El Largo Camino A Casa

1.-

El reloj del vestíbulo tintineaba insistentemente mientras Gabriella Harrison se ocultaba en la oscuridad del armario. Los abrigos de invierno le rozaban la cara cada vez que empujaba su cuerpecito hacia el fondo y en el proceso tropezó con las botas de su madre. Era un buen escondite. Allí nunca se les ocurriría mirar, y menos ahora, en pleno verano neoyorquino.

El calor en el abarrotado armario era sofocante. Con la mirada pasmada, Gabriella oyó acercarse pasos y contuvo la respiración. El martilleo de los tacones de su madre pasó frente al armario como un tren expreso y Gabriella notó la ráfaga de aire en la cara. Aliviada, se permitió respirar una vez y volvió a contener el aliento, como si su sonido pudiera atraer la atención de su madre. Con apenas seis años sabía ya que su madre poseía poderes sobrenaturales. Dondequiera que se escondiera siempre acababa encontrándola, como si pudiera detectar su olor. Era la inevitable atracción de una madre hacia su hija, de esos ojos castaños y profundos que todo lo veían y sabían. Gabriella era consciente de que por mucho que se escondiera su madre siempre acababa encontrándola, mas tenía que intentarlo.

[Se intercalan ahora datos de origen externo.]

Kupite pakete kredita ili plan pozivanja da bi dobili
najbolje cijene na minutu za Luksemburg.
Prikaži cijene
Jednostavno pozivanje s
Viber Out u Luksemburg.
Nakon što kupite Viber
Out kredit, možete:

Gabriella era, para su edad, una niña menuda tanto de peso como de altura, y sus enormes ojos azules y sus rizos dorados le daban el aspecto de un duendecillo. La gente que la conocía decía que era como un ángel. Siempre parecía estar espantada, como un ángel recién caído sobre la tierra que ignora lo que le espera. Nada de lo que había vivido durante esos seis años guardaba parecido alguno con lo que hubieran podido prometerle en el cielo.

Los tacones de su madre pasaron de nuevo frente al armario. Esta vez el martilleo fue más fuerte y la niña comprendió que la búsqueda se había intensificado.